**QUOTED PASSAGE:**
┌──

2. The appeal was heard under the Tribunal’s simplified procedure. Mr Anup Patel represented the appellant company in his capacity as a director. The respondent VO was represented by Mrs Doreen Thorne BSc(Surv) MRICS DipRating who gave expert valuation evidence.
Background
3. The Hotel is a bed and breakfast establishment converted from a detached residential property in the early 2000s. It was purchased from receivers by the appellant company in November 2014. Between 1 January 2015 and 13 May 2016 refurbishment works were carried out, including provision of an enlarged kitchen/breakfast room leading to the loss of bedroom 13 and a reduction in size of bedroom 16. A plan of the hotel dated 9 May 2018 shows five en-suite bedrooms on the ground floor, together with a reception room and laundry/luggage room, seven en-suite rooms on the first floor (one in use as a laundry room) and five en-suite rooms on the second floor (one in use as a laundry room). Mr Patel confirmed that the hotel is considered to be of 3* equivalent, but without a bar or restaurant.
4. The Hotel is located on Preston Hill in the London Borough of Brent. It has limited parking within the curtilage, but there is on-street parking in the surrounding residential area. Tube services are available half a mile away at Preston Road and just under a mile away at Kingsbury. Shops and restaurants are located in the vicinity of the two stations and to walk to either involves a hill either on the way out or way back. The Hotel is two miles from Wembley Stadium and three miles from Harrow-on-the Hill.

└──

How might the tribunal decision on the hotel appeal go on? Write its continuation, starting after its final sentence.

Data entries:
┌──

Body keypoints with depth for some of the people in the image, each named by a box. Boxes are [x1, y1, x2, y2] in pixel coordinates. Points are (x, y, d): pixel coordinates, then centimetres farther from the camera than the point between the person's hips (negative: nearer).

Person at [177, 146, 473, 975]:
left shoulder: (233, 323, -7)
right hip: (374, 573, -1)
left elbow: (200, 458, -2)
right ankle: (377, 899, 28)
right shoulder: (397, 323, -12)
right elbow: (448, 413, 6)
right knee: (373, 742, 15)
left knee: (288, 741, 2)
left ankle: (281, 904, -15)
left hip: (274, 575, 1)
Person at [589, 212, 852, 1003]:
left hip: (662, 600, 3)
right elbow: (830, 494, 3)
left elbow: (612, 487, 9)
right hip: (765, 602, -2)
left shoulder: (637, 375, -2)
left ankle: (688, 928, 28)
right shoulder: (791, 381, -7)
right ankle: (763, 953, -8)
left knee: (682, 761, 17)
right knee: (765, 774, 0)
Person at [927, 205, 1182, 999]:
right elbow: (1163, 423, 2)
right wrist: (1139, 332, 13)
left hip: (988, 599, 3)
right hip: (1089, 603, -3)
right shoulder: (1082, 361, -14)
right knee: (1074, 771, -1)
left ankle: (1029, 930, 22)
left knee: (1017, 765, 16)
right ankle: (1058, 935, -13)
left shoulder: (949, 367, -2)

└──
┌──

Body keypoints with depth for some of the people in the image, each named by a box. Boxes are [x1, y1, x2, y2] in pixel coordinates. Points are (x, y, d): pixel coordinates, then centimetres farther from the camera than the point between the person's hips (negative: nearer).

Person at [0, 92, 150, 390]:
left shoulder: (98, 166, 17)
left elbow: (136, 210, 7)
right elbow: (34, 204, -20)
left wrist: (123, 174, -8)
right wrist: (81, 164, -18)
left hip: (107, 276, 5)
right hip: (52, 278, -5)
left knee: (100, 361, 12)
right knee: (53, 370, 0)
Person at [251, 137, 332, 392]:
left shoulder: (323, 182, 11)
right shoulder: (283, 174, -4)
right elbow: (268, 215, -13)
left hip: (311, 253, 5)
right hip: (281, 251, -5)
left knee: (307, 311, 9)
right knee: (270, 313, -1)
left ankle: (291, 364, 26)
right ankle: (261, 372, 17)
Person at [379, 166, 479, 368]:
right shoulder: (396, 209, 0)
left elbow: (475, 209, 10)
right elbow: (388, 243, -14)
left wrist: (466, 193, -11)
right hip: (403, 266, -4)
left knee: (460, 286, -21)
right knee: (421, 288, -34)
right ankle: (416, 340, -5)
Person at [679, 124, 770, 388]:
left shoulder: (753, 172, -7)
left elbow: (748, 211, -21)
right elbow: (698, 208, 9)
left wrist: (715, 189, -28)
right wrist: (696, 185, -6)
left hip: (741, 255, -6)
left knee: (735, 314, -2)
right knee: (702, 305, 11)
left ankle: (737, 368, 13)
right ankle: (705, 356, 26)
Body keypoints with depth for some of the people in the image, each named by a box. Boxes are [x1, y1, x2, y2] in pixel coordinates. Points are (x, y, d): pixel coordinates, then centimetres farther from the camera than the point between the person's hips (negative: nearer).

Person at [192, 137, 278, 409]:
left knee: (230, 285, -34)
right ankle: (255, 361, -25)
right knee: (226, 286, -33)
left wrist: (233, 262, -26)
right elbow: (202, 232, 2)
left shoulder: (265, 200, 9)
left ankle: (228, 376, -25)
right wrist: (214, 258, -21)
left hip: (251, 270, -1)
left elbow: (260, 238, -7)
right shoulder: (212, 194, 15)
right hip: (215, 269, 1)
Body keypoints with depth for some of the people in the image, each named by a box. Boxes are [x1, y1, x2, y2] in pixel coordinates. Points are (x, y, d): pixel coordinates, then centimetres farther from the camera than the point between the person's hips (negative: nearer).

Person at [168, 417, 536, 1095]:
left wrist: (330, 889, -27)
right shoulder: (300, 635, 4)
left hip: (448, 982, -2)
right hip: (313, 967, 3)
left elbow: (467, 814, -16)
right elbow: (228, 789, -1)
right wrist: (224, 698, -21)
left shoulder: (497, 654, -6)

└──
┌──

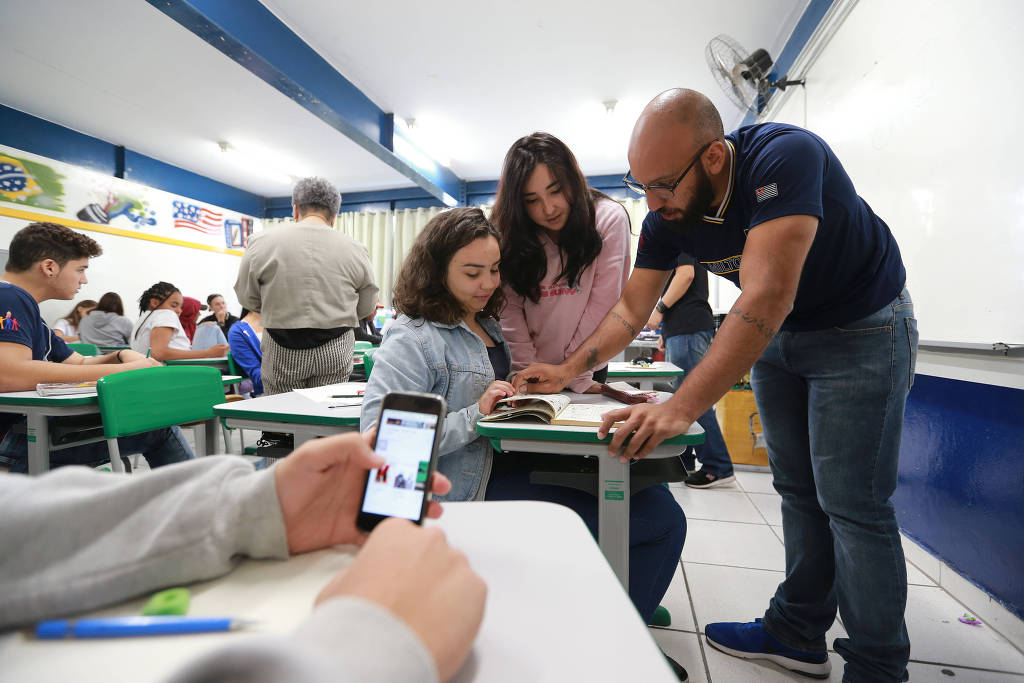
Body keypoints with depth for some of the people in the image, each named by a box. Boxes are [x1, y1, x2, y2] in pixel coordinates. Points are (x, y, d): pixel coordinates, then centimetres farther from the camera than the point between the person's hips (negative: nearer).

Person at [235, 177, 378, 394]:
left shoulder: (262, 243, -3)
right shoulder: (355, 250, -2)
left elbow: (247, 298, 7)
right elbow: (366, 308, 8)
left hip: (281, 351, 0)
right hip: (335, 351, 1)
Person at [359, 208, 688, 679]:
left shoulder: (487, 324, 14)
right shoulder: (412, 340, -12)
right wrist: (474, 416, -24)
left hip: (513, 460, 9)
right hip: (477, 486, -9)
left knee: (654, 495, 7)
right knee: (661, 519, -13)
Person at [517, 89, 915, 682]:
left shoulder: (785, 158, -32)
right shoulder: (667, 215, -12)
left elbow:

└──

**EXPECTED ANSWER:**
5. On 12 December 2018 a transitional certificate was issued by the VO certifying an RV of £28,000 as at 31 March 2017. The appellant appealed against the Certificate and, in the absence of agreement, the matter was referred to the VTE under Regulation 21 of the Non-Domestic Rating (Chargeable Amounts) (England) Regulations 2016. In its decision of 17 July 2019 the VTE ordered that the Certificate be amended to show £15,500 RV.
Legislation
6. The issue to be determined is the value to be certified at 31 March 2017 in accordance with Regulation 17 of the 2016 Regulations. The material day is 31 March 2017 and the date of valuation is 1 April 2008 - the antecedent valuation date for the 2010 Rating List.
7. The RV is to be determined in accordance with section 56 and Schedule 6 to the Local Government Finance Act 1988. The matters affecting the physical state and physical enjoyment of the hereditament, the mode or category of occupation of the hereditament, matters affecting the physical state of the locality in which the hereditament is situated, and the use or occupation of other premises situated in the locality of the hereditament, are all to be considered as at the material day, 31 March 2017.
8. In summary, the RV is to be assessed as the rental value as at 1 April 2008, on the statutory assumptions for rating set out in Schedule 6, in the context of the physical state of the hotel on 31 March 2017.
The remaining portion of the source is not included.